Start of Block
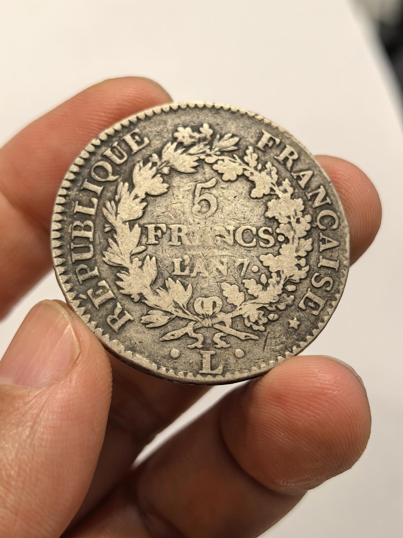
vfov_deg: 35.5
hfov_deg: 27.0
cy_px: 269
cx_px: 202
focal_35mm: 54
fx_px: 838
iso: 250
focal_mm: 6.98
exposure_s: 1/100
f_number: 2
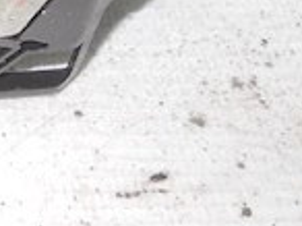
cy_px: -253
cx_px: -205
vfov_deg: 7.8
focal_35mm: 180
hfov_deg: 10.5
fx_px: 1568
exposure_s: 1/30
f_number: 5.5
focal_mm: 6.72
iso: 100
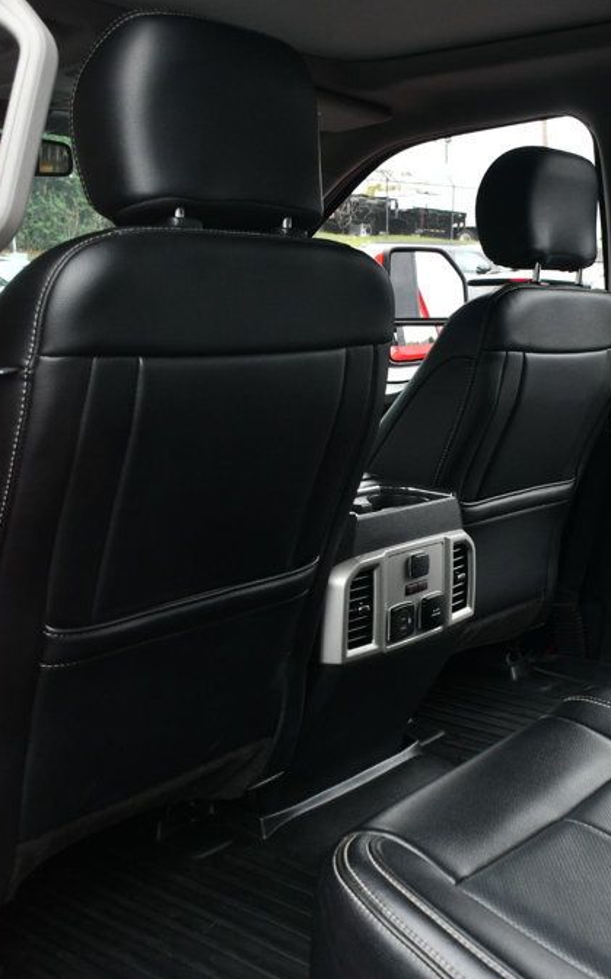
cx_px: 337
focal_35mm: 42
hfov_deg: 30.5
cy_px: 490
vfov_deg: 47.2
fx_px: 1120
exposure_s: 1/250
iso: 280
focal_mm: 18
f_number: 5.6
End of Block
AIM OF THE EXERCISE:
Pictures are to be dropped, and the remaining data set down exactly.

ANSWER SECTION:
vfov_deg: 35.5
hfov_deg: 27.0
cy_px: 269
cx_px: 202
focal_35mm: 54
fx_px: 838
iso: 250
focal_mm: 6.98
exposure_s: 1/100
f_number: 2
cy_px: -253
cx_px: -205
vfov_deg: 7.8
focal_35mm: 180
hfov_deg: 10.5
fx_px: 1568
exposure_s: 1/30
f_number: 5.5
focal_mm: 6.72
iso: 100
cx_px: 337
focal_35mm: 42
hfov_deg: 30.5
cy_px: 490
vfov_deg: 47.2
fx_px: 1120
exposure_s: 1/250
iso: 280
focal_mm: 18
f_number: 5.6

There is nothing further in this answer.